Exercise goal: Would you return the data below exactly as it stands, with every picture left out?

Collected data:
[Start of Attachment]

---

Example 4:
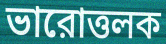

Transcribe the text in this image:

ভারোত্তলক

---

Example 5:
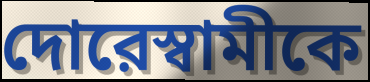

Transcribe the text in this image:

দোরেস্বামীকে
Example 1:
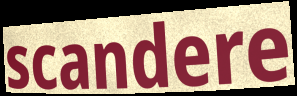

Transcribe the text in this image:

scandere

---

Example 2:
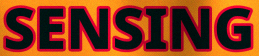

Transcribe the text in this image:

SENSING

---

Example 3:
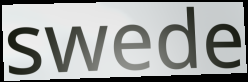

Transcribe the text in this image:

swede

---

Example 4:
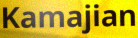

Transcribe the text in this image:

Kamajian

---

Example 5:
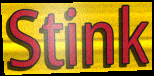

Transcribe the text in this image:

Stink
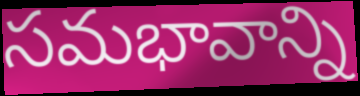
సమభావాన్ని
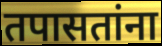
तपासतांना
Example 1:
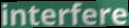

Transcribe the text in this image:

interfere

[End of Attachment]

Written response:
---

Example 4:

Transcribe the text in this image:

ভারোত্তলক

---

Example 5:

Transcribe the text in this image:

দোরেস্বামীকে
Example 1:

Transcribe the text in this image:

scandere

---

Example 2:

Transcribe the text in this image:

SENSING

---

Example 3:

Transcribe the text in this image:

swede

---

Example 4:

Transcribe the text in this image:

Kamajian

---

Example 5:

Transcribe the text in this image:

Stink
సమభావాన్ని
तपासतांना
Example 1:

Transcribe the text in this image:

interfere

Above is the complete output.